Re: regex to find vowels in anyorder
by toolic (Bishop) on Dec 19, 2011 at 16:34 UTC
Re: regex to find vowels in anyorder (obfuscated)
by eyepopslikeamosquito (Archbishop) on Dec 19, 2011 at 21:01 UTC

    This one can be easily solved without using a regex. For example, a one-liner featuring the good ol' tr (aka y) operator, punctuated with just & characters (sorry couldn't resist):

    perl -ne 'y&a&&&&y&e&&&&y&i&&&&y&o&&&&y&u&&&&print' words.txt

Re: regex to find vowels in anyorder
by AnomalousMonk (Archbishop) on Dec 19, 2011 at 19:31 UTC
    ... all 5 vowels in it a,e,i,o,u.

    Just as a cautionary side-note, the character set  [a,e,i,o,u] (which is what I assume was originally posted without awareness of the effect of square brackets) includes ',' (comma) as a vowel!
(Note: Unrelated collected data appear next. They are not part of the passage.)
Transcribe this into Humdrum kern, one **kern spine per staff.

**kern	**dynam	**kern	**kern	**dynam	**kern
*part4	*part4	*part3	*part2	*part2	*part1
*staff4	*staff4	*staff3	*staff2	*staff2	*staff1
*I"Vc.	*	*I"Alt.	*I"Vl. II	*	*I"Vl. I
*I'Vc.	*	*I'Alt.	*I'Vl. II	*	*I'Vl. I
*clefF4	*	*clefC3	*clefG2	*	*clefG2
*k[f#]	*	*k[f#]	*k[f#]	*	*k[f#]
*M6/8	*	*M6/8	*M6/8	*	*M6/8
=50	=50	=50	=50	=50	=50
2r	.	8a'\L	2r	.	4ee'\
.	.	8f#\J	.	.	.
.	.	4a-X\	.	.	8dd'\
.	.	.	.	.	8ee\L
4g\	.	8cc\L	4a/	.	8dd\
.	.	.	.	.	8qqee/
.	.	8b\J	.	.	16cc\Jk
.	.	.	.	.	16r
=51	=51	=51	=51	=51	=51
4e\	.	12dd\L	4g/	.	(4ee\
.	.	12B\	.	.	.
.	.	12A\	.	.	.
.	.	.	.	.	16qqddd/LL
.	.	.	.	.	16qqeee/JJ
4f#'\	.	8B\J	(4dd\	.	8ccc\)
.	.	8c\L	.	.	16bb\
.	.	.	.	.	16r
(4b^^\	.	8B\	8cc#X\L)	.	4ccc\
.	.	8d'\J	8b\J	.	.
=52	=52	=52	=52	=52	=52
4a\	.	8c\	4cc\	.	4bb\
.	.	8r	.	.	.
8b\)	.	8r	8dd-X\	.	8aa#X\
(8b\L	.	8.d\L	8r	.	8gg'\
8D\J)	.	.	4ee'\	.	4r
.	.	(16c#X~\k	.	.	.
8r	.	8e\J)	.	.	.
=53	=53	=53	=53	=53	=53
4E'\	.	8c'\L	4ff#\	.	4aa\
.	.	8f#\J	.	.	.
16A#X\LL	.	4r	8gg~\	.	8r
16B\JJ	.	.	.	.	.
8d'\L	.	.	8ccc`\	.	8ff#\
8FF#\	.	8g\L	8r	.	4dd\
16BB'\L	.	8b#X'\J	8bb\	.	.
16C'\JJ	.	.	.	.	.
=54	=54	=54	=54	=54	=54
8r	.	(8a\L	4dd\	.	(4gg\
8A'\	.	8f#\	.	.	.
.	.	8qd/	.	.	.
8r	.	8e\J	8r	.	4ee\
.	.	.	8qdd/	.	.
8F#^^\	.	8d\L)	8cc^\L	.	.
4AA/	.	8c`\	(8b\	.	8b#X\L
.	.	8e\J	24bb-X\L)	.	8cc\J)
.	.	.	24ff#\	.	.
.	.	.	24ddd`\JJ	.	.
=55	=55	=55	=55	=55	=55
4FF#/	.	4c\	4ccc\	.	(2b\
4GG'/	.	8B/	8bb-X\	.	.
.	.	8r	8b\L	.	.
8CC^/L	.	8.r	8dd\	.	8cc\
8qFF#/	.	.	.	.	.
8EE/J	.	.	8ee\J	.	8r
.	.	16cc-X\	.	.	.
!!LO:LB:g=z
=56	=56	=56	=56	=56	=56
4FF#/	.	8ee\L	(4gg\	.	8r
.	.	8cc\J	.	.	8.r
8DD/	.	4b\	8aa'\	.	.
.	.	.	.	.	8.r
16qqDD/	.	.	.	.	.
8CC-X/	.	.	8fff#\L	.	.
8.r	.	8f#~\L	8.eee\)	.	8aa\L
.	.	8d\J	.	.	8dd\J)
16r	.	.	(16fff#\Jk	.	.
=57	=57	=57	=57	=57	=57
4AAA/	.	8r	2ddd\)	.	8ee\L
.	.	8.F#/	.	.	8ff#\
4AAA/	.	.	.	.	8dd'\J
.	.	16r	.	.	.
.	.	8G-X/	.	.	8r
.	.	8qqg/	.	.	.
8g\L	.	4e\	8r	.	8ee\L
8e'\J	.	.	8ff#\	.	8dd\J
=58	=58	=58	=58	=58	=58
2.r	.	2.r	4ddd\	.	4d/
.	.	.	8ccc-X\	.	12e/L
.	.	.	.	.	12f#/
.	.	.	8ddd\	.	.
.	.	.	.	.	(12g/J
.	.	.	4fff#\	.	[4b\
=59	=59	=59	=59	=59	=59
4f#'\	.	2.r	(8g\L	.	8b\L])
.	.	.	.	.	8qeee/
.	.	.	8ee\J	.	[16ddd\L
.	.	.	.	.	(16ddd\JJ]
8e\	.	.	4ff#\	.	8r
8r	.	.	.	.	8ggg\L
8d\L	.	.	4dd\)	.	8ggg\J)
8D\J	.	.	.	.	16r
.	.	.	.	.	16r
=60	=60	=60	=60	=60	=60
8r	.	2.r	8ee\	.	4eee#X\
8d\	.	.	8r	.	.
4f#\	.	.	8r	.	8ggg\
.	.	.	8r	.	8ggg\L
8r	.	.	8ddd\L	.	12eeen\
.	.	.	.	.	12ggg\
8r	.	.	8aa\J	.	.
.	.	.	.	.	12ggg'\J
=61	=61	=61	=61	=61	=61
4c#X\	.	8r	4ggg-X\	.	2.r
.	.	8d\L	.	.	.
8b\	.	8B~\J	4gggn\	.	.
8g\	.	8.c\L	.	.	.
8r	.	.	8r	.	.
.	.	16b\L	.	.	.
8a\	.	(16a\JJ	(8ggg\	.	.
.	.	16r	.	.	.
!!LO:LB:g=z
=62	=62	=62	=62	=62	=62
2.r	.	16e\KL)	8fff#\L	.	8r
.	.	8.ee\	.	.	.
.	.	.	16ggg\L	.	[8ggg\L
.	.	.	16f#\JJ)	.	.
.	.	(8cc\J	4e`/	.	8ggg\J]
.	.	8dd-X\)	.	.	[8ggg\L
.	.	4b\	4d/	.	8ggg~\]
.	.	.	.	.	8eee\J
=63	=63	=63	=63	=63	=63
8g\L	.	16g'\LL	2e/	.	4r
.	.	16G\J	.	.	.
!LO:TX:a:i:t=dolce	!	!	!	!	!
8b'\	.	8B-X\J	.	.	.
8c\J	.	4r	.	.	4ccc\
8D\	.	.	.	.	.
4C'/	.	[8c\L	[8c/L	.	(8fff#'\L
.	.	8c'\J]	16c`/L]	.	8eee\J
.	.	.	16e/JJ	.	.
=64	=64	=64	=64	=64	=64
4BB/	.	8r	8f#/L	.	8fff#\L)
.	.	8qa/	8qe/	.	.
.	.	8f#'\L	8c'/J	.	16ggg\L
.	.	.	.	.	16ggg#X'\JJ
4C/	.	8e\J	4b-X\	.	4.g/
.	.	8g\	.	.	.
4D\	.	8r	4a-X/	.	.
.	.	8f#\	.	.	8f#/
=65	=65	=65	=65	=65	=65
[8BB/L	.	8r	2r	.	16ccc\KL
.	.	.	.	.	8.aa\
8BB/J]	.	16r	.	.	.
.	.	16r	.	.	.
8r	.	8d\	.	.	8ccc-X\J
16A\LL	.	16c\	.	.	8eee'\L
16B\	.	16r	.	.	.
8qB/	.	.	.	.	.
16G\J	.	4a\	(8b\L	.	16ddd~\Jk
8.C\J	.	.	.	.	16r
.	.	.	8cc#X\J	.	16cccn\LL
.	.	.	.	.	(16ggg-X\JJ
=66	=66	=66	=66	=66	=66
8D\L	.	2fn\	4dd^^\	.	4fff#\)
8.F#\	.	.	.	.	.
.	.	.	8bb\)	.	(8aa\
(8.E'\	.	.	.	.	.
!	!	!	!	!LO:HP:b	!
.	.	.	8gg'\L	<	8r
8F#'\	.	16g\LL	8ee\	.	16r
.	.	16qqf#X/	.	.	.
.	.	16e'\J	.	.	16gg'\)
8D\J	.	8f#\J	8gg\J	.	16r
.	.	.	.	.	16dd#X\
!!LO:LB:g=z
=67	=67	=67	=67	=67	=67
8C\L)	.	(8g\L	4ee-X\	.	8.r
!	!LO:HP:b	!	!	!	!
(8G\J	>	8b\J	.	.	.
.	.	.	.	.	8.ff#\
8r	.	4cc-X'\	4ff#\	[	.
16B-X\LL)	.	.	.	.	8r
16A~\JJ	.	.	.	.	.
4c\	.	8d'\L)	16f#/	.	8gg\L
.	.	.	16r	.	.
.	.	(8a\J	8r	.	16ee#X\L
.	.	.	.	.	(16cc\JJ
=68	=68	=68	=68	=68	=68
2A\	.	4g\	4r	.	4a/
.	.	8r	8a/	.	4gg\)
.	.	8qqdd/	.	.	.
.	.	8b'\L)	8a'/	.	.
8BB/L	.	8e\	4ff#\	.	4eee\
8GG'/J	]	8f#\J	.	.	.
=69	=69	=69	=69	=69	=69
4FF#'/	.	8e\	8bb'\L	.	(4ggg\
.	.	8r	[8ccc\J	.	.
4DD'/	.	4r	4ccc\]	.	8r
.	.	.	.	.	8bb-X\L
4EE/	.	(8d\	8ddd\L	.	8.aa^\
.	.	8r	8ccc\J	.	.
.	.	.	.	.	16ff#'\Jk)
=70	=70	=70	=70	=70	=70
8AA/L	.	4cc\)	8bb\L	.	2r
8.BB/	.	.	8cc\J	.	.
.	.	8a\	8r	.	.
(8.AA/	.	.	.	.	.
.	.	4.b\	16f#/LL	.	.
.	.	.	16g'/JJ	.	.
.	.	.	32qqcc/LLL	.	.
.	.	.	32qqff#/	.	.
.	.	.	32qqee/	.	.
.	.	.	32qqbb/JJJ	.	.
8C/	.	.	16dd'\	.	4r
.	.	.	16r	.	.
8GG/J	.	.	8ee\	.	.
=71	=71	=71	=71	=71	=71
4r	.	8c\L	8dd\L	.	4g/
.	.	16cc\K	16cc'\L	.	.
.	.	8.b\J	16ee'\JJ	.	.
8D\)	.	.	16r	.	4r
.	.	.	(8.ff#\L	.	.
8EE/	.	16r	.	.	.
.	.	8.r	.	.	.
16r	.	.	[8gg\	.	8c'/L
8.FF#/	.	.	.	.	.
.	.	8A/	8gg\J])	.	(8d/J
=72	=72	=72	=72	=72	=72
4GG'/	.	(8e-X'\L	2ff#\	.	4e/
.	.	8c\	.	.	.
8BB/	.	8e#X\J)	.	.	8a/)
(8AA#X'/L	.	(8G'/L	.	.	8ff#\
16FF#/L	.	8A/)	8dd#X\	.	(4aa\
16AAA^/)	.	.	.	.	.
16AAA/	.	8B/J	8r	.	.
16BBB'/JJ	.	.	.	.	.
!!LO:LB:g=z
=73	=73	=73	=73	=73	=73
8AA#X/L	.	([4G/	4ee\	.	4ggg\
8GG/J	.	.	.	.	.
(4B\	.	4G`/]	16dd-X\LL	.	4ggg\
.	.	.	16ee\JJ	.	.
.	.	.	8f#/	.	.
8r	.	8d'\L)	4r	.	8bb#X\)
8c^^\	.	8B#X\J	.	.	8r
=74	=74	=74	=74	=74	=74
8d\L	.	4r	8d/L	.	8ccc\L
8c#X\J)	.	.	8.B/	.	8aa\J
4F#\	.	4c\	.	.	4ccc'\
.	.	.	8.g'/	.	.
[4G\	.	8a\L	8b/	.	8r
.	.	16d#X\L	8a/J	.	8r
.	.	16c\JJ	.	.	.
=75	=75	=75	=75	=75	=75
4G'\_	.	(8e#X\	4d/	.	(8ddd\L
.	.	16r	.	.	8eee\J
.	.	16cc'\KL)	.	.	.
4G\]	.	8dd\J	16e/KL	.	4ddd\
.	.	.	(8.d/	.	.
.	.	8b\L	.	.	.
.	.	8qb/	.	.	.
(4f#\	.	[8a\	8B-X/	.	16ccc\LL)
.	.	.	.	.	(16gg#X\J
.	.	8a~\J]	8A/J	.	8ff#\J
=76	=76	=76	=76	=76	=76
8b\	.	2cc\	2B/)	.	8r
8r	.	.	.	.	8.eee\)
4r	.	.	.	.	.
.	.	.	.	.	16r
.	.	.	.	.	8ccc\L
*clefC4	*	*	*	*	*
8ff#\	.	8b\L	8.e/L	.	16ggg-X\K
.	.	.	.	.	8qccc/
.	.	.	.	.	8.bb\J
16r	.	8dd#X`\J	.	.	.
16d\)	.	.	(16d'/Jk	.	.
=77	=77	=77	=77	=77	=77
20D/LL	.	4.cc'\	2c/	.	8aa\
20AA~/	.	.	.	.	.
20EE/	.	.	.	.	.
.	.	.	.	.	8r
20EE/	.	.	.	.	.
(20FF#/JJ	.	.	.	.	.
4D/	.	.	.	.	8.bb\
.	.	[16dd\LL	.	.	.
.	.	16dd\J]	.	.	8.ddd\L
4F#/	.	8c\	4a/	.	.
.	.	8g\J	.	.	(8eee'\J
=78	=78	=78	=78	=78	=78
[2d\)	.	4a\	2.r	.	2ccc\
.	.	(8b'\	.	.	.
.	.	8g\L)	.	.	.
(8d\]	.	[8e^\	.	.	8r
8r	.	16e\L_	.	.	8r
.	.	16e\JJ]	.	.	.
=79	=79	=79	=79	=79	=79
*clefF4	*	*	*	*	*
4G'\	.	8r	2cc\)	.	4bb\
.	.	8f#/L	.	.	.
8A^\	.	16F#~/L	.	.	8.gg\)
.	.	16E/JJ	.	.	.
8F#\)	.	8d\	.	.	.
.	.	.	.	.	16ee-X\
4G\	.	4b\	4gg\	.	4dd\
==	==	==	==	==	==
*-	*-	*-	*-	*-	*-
Please see Markup in the Monastery and Writeup Formatting Tips.

      I don't think the OP was posting a character set -- he's just listing what he considers vowels.
Re: regex to find vowels in anyorder
by Not_a_Number (Prior) on Dec 19, 2011 at 20:20 UTC
    I'm trying to find a regex that will...

    You don't need no steenkin' regex:

    open my $fh, '<', 'whatever'; # or whatever my %hash = ( a => 0, e => 1, i => 2, o => 3, u => 4 ); while ( <$fh> ) { chomp; my $copy = $_; my @array; while ( my $char = lc chop $copy ) { no warnings 'uninitialized'; $array[ $hash{ $char } ] = 1; } say if ( grep $_, @array ) == 5; }

    Pretty fast, too, you'll find...

    Update: Hmm, if you take out the line no warnings 'uninitialized'; (and therefore remove use warnings or whatever from the start of the code), it seems to run nearly 20% faster still...

    Comments welcome.

    Update 2: Oops, just realised that my code doesn't work! Change the contents of the inner while loop to:

    $array[ $hash{ $char } ] = 1 if defined $hash{ $char };

    Which is what I had originally, before playing with no warnings 'uninitialized';. And then I didn't test properly.

    Mea culpa.

Re: regex to find vowels in anyorder
by kennethk (Abbot) on Dec 19, 2011 at 15:28 UTC
    Since you have 5 independent, overlapping searches you wish to perform simultaneously, you necessarily need something that won't consume letters on matching (assuming you don't want to use embedded code to cache results in a hash). Variable width match without consuming == look-ahead, so I'd start looking there. Looking ahead and looking behind.
Re: regex to find vowels in anyorder
by pvaldes (Chaplain) on Dec 19, 2011 at 15:46 UTC

    Nested notation and uppercase

    if (/a/i){ if(/e/i){ if(/i/i){ if(/o/i){ if(/u/i){ print "we found the five vowels"; } } } } }
      I think BrowserUk's solution is going to be faster. But past that I would not use nested if's when you mean "and" or "&&". Get rid of 4 unnecessary levels of indentation.
        I think BrowserUk's solution is going to be faster.
        That would not be my guess, unless it's the /i that's killing the performance. /a/ will not use the regexp engine, the optimizer will do it. If speed is an issue, and you want to be case sensitive, my bet would go to:
        if ((/a/ || /A/) && (/e/ || /E/) && (/i/ || /I/) && (/o/ || /O/) && (/ +u/ || /U/)) { ... }
        but I'm too lazy to come up with a good benchmark (which should test for both match and non-match). And if the query set would be English words, I'd order the vowels from least frequently occurring to most frequently (probably u-i-o-a-e, but I'd have to look that up), in order to fail faster.

        Of course, it's also very likely speed doesn't matter at all.

A reply falls below the community's threshold of quality. You may see it by logging in.